### Text under study
Content starts
The currently discovered resource of Lạc Đà Vàng and Hải Sư Vàng suggest a development that's at least 30,000 barrels a day net to us. A larger Hải Sư Vàng or more, you know, optimistic view of the potential there could push you closer to 50,000 barrels a day or have more confidence in both of them pushing you to a higher rate. The upside, exploration upside, we believe that there is significant remaining prospectivity on the two blocks where we're operating in the Cuu Long, and there may be about as much resource to be discovered as has been discovered. Obviously, it's exploration, and we don't always have success. We have been fortunate so far in our Cuu Long business to have 100% success exploring, and there are quite a few prospects left to drill.
I think what we'll see is a likely set up of a northern hub in Block 15105 and a southern hub, 15217, anchored by the development of Lạc Đà Vàng and Hải Sư Vàng . Additional fields, both the several that we've already discovered in the 15105 block and other likely future discoveries could push us up. What you see in this plot is a sort of cartoon view. It's not intended to be a quantitative exact outcome, but we have confidence in a 30,000-50,000 barrel a day business, the higher end realized by larger Hải Sư Vàng.
Content ends
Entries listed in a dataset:
Content starts
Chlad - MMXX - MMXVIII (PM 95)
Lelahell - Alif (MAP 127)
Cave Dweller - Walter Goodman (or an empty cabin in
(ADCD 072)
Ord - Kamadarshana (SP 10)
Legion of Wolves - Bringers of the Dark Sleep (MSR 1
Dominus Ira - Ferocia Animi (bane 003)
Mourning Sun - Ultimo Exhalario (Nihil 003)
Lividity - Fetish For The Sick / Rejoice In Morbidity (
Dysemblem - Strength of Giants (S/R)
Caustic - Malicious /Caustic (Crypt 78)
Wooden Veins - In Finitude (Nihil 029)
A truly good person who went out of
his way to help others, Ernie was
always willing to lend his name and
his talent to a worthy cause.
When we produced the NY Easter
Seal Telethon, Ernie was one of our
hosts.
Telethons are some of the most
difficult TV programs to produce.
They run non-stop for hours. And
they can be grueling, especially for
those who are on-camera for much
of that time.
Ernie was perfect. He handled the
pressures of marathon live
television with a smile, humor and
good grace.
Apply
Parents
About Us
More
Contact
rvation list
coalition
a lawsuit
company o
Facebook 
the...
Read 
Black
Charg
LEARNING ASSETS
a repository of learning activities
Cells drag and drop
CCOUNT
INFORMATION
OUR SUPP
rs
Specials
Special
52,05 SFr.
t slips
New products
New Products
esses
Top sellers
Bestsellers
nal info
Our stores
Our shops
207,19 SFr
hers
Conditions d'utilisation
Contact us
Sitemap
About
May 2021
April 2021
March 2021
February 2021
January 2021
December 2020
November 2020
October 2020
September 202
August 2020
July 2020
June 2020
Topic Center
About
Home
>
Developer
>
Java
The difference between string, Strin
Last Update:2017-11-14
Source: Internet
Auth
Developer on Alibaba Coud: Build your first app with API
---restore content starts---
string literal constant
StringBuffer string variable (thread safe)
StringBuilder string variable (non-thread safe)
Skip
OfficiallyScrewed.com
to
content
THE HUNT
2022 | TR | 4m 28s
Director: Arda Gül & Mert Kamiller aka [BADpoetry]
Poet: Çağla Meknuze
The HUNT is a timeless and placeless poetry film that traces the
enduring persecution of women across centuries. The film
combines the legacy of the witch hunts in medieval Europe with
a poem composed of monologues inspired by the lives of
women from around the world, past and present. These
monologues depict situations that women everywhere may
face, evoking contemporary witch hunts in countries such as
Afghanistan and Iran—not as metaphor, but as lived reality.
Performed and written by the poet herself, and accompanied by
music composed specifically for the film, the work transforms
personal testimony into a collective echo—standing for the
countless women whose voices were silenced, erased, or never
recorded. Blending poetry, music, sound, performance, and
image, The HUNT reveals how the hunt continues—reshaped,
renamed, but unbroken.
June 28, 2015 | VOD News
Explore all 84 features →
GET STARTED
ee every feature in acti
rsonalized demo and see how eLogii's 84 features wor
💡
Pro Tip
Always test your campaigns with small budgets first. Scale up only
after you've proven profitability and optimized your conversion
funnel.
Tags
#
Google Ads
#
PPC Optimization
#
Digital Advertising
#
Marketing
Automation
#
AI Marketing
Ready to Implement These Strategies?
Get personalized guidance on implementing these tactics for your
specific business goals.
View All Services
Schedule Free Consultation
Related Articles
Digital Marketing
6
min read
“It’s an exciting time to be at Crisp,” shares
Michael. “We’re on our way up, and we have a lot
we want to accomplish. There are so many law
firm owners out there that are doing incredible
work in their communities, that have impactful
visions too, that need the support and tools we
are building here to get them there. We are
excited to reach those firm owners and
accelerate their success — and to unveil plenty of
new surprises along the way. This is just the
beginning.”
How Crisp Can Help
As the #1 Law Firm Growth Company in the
Content ends
### What you will do
Carry on the passage about the Cuu Long oil developments, starting right after its final sentence.

### Answer box
Plateauing at a high rate for a long time would likely be driven by additional exploration success, where existing discoveries like the Pink, Brown, and White Camels get tied in to the Golden Camel Development, and then also additional exploration success being tied in kind of in a phased way over the period of time in the early 2020s to mid-2030s.
Yeah, that makes sense. Am I able to make a follow-up or are we holding to one question?
You can have a follow-up. No problem. Whatever you want, Carlos.
Thank you. Appreciate it. Well, you're talking about it next week, so I kinda feel like I burned my 1 question. Taking a step back, big picture, it sounds like this is more representative than anything than intended to be a representation of Murphy in 2028, 2035 timeline. With that in mind and where you sit today with Vietnam, I know you used to give a very sub guide back in the day that elicited or looked like it would take you to 210, 215 BOE per day. In light of where we are today, can you give us a quick refresher of where that stands?
I don't know if it even serves to talk about an upside scenario to that given the pipeline of exploration you have and being how binary it is. If you feel comfortable enough offering that would be great as well.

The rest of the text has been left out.